Single shot 22lr rifle: Accurate and high range (compared to the others listed), but low damage and slow to reload. While the only factory firearm, it's still a rimfire and thus ammo randomly fails.
Tier 2:
Single shot shotgun: Strictly better version of the slamfire shotgun.
Surplus bolt action: Acceptable but not great accuracy, high damage, good range, and uses ammo that's readily obtainable. Slow to refire and reload on top of being heavy. Can also be made prone to rimlock (functionally a jam) on refire if it uses a rimmed cartridge (Which the only one to be common and use an extant cartridge, the Mosin Nagant, does)

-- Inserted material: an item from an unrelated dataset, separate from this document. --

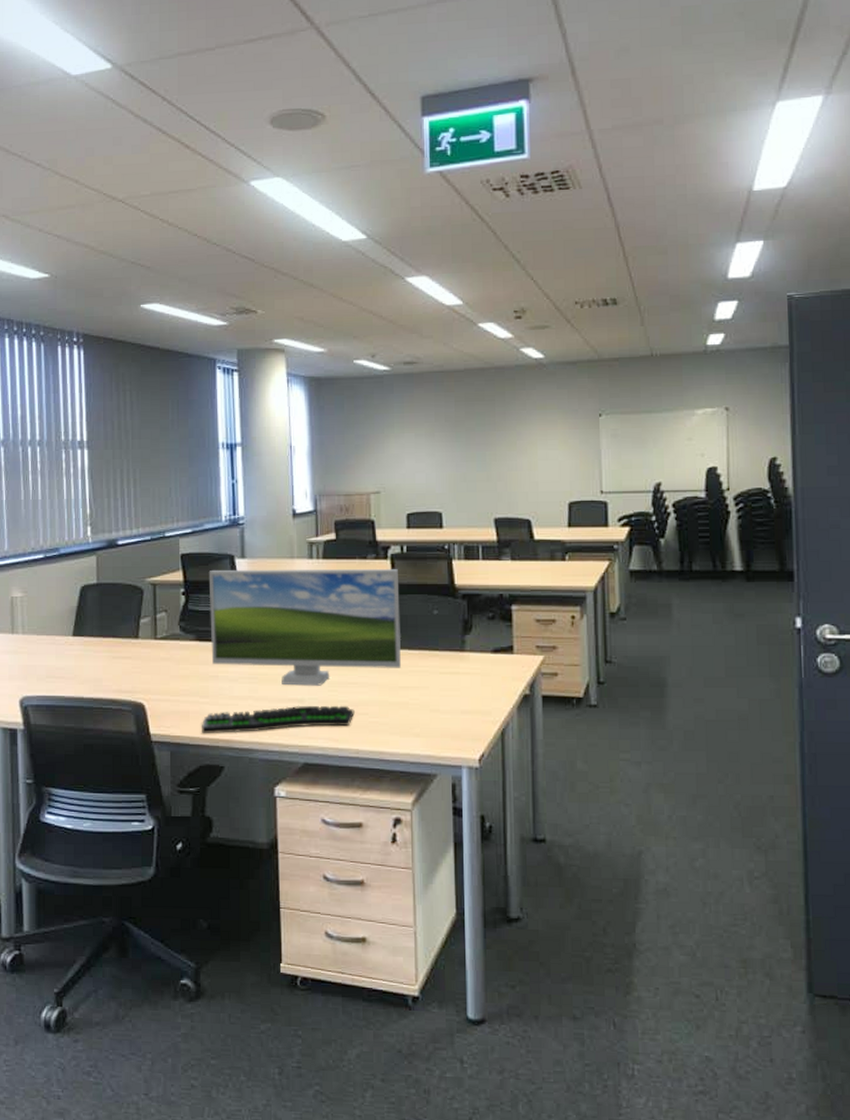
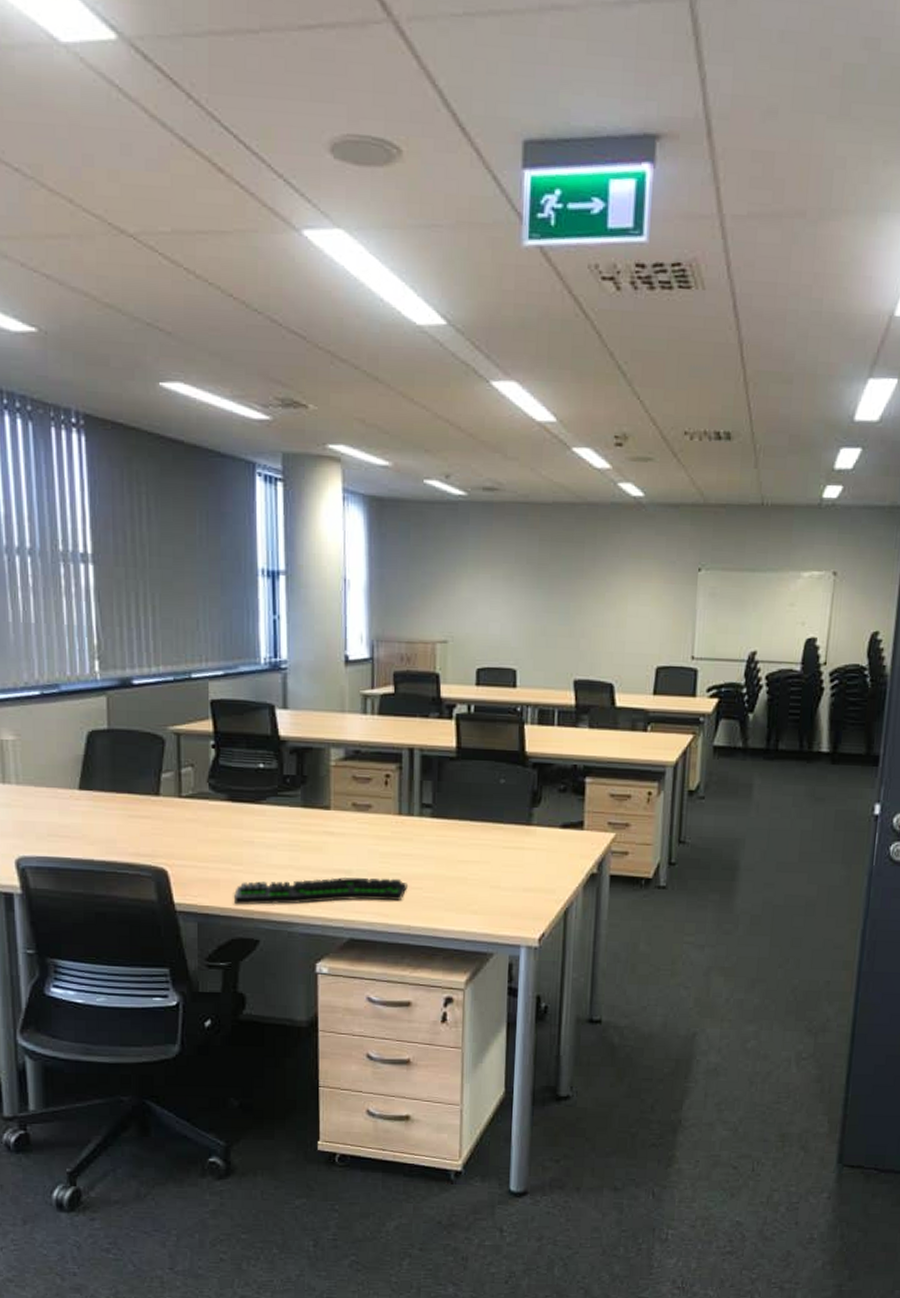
monitor: present [208,569,402,686] -> none [244,721,464,857]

Traumatic Pistol (New barrel+Lead ammo): Trades reliability (this is craft made ammo of a type that the "gun" was never meant to work with) for much greater damage.
Tier 3:
Real Guns!
Problem is this requires some degree of setting cooperation. This wouldn't work in a place where real guns are accessible (legally or not) like an African war zone, a(n) agency/black money slush fund backed spy, or the US, but would fit European criminals (STALKER). It also makes the early game punishing for casuals (but that may be a good thing), and loses impact after the early games except for allowing quantity enemies without showering the player in loot.
Idea 2: Ammo quality matters.
With modern firearms the biggest impact on accuracy is the ammo used: Even budget guns can be sub MoA with decent ammo. This is likewise true for reliability (ammo related malfunctions far exceed other ones) and damage (quality hollowpoints do far more damage than FMJ). I know of only one game, 7.62 High Calibre with Hard Life mod, that did actually made ammo of differing quality obtainable, but it really only had low quality ammo in the very early game and only for a limited number of calibers (some poorly stored 7.62x51, 7.62x39 from everyone that makes it, and some steel case 5.56 to my memory). This adds some resource management where your quality ammo is an important commodity.
Are there any other ways to fix/improve the problems that you can think of?